Case Bottle
Case Bottle

This four-sided bottle is the most common glass vessel form at Jamestown during the first half of the seventeenth century. Jamestown Rediscovery’s archaeological collection includes numerous bottles of this shape in various sizes made to contain different types of liquids. Glassblowers blew square-sectioned bottles into rectangular-shaped molds and finished them with two different types of necks. Many have a lead collar applied to the neck into which a lead cap was screwed. However, the most common neck is finished with a slightly everted rim, and it was sealed with cork. Case bottles were made to fit inside a wooden case, generally containing 12 bottles, thus the name “case bottle” or “bottle case,” a term first used in the mid-1600s.

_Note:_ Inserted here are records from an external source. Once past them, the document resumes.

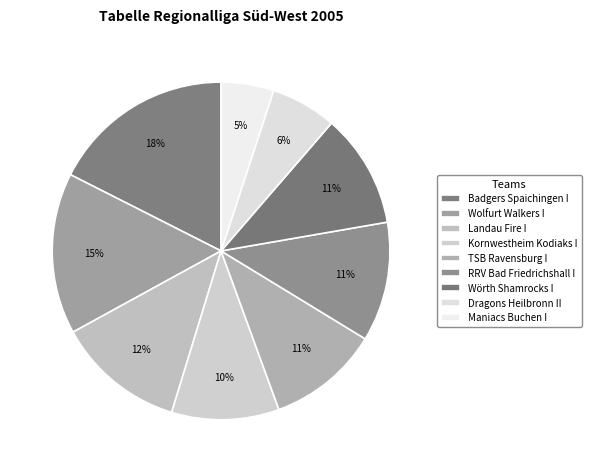

To the nearest percent, what is the average slice percentage?

11%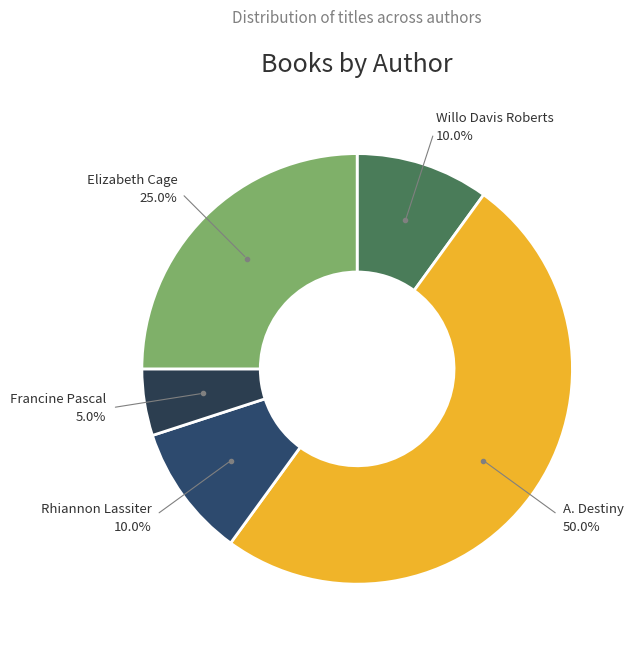

How many segments does this pie chart have?

5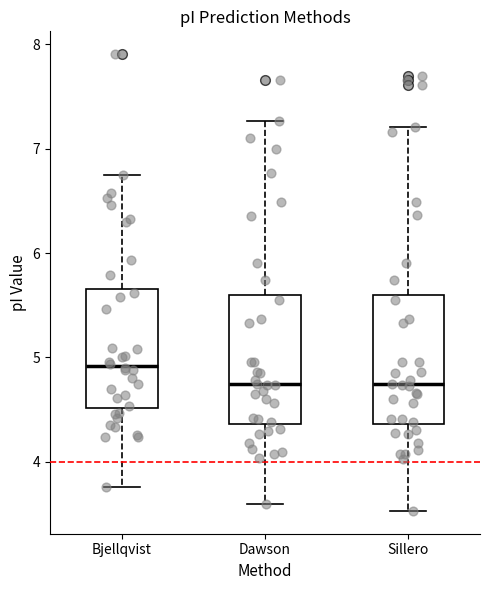

Where is the upper edge of the box for Bjellqvist on the y-axis? The values are not printed on the chart, so give them approximately, as read against the axis.

5.7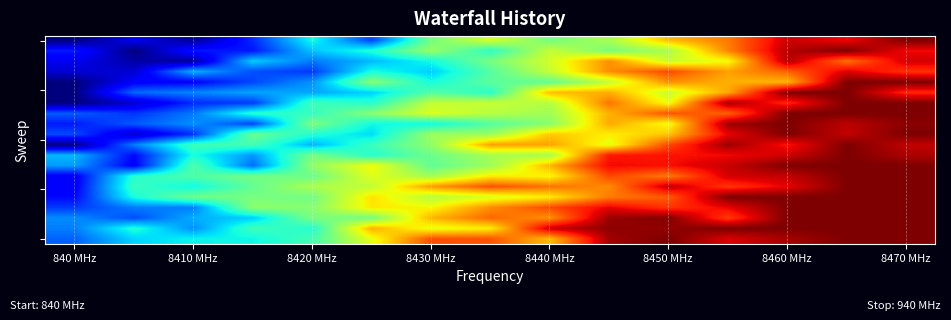

How many data points does each series have?

15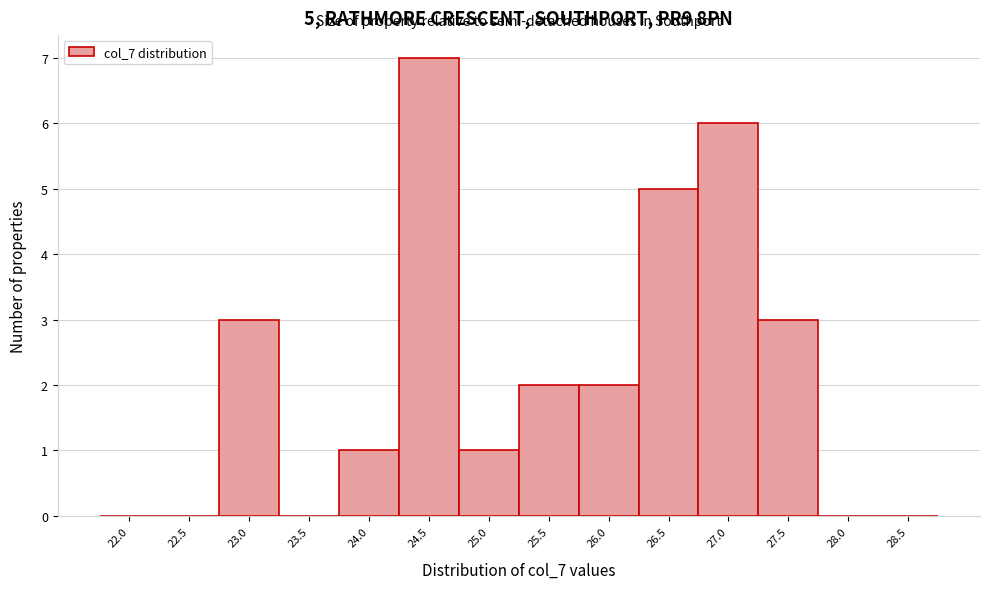

Reading left to right, list all the values displayed in this chart.

22.0=0	22.5=0	23.0=3	23.5=0	24.0=1	24.5=7	25.0=1	25.5=2	26.0=2	26.5=5	27.0=6	27.5=3	28.0=0	28.5=0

Prior to 1600, wine-producing countries — Germany, France, and Italy — were also the major makers and exporters of wine bottles, including glass vessels like these case bottles, and ceramic vessels like Bartmann jugs. Wine was produced and stored in wooden barrels and only bottled when it was ready to be served. 

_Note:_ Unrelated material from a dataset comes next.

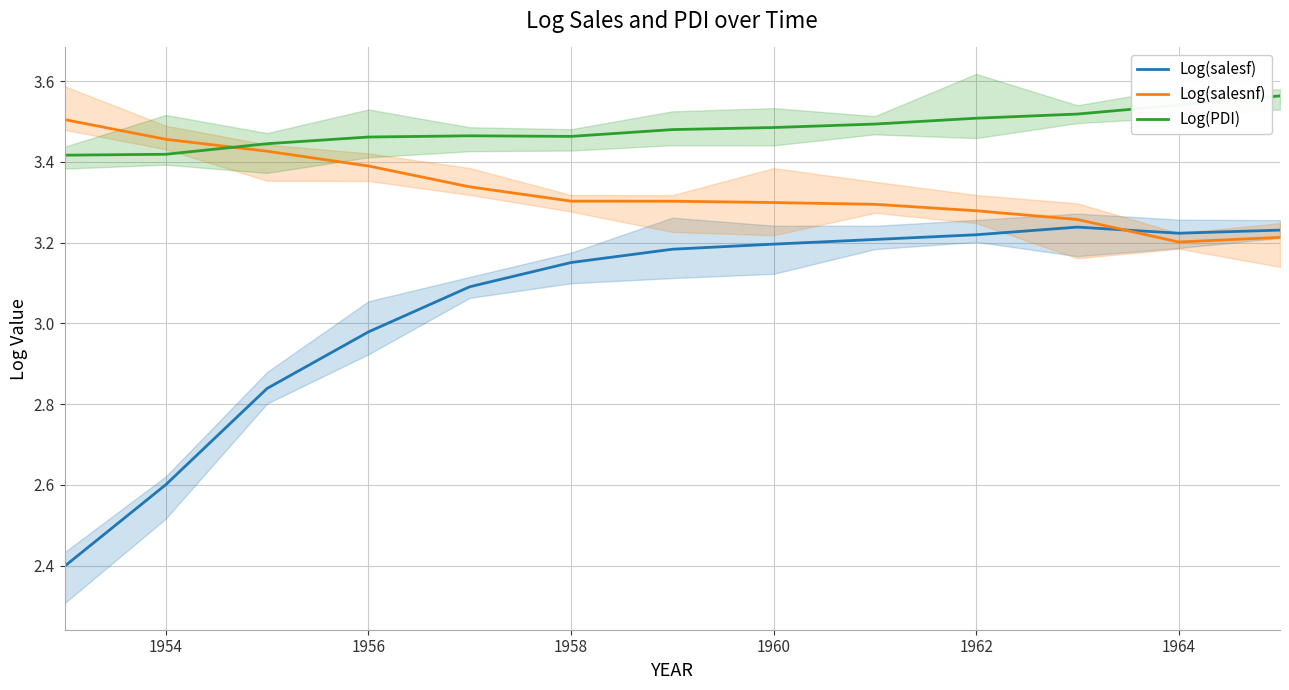

What is the value of the Log(salesnf) point at the 5th from the left?

3.3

Jamestown’s case bottles may have been shipped to Jamestown as empty bottles intended for serving wine, but it is more likely they were made in and exported from the Netherlands containing aqua vitae, a liquor similar to gin. Aqua vitae was consumed by the colonists at Jamestown as early as 1607, but it was also used in alchemical experiments, which may account for the large amounts of case bottle glass found at Structure 165, the Factory.

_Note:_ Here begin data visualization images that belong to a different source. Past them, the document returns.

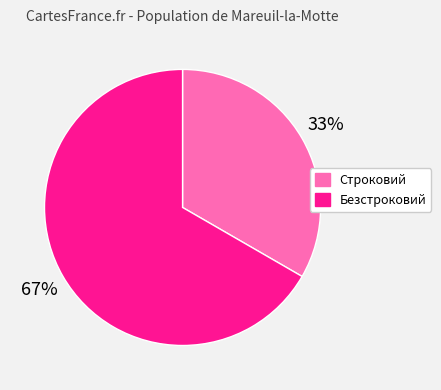

What percentage is the Строковий slice, to the nearest percent?

33%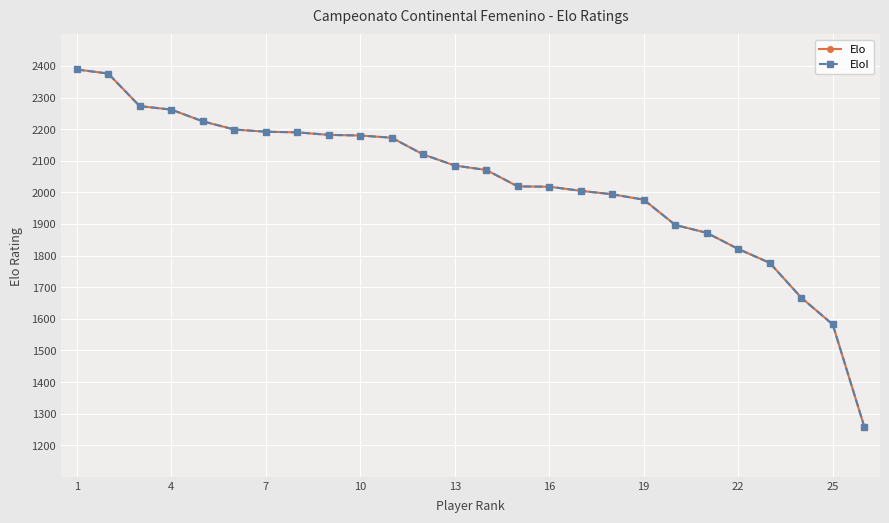

At how many categories does at least one series exceed 1261?

25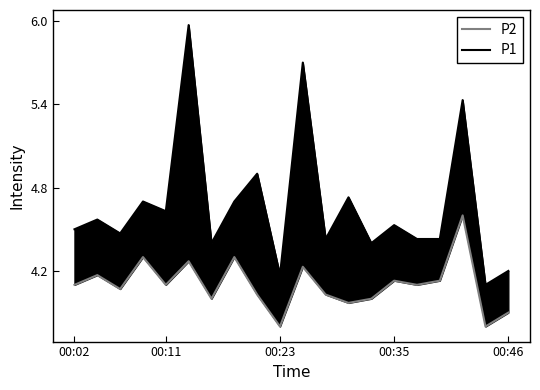

What is the sum of the P2 values at 00:23 and 12?

8.0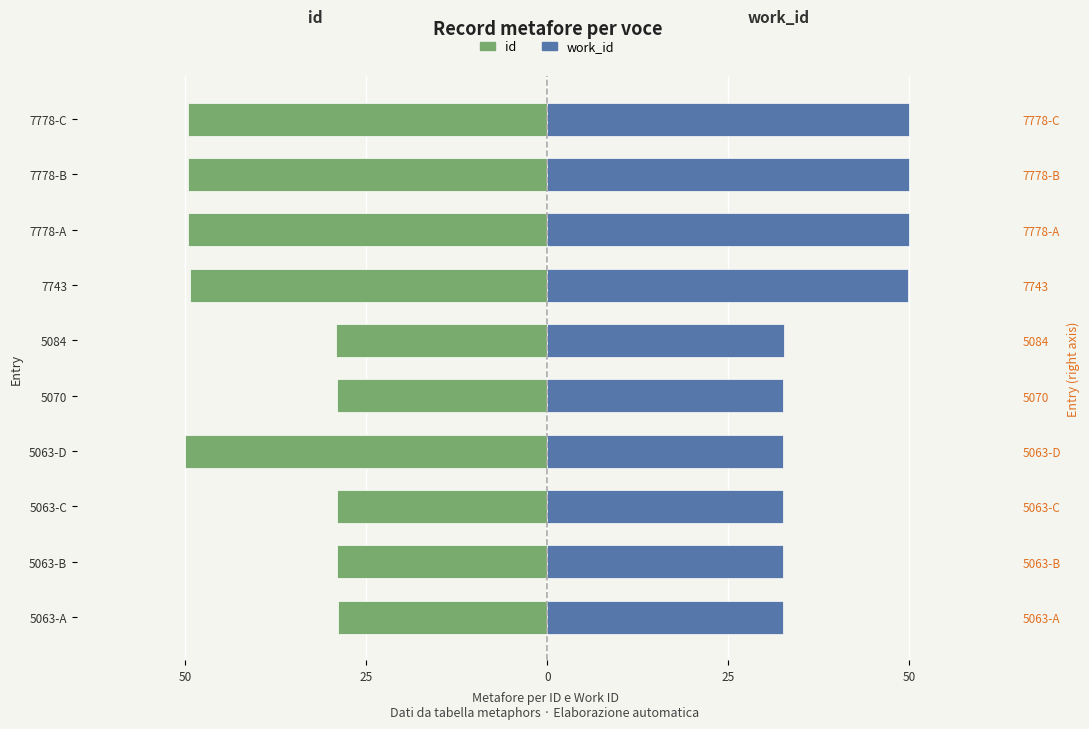

The value of work_id at 5063-B is 32.5. True or false?

True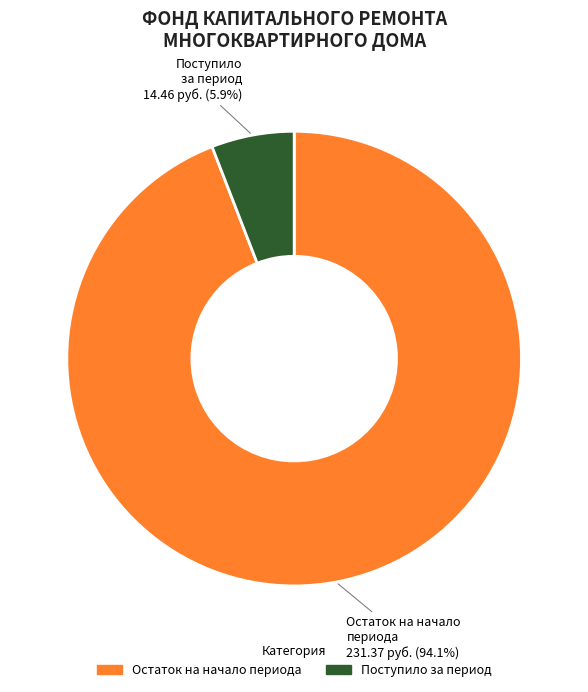

Is the sum of Остаток на начало периода and Поступило за период greater than half?

Yes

Some of the small glass case bottles shipped to Jamestown may have also contained perfumes, ointments, vinegar, or medicinal liquids. Around 1635, glass bottle manufacturing had improved, and winemakers discovered that their wine lasted longer when bottled and stored in glass. By 1650, English glassblowers began to make bulbous or globular-shaped bottles to hold wine, like those recovered from the Wine cellar. The transition to globular wine bottles is unmistakably noticeable at Jamestown in the second half of the seventeenth century. Green glass wine bottles are not recovered from contexts dating before 1650, after which thin-walled case bottles become rare. A similar change is seen in the recovery of fragments of German-made Bartmann jugs. As English glass wine bottles become more common, use of the Frechen stoneware jugs tapers off.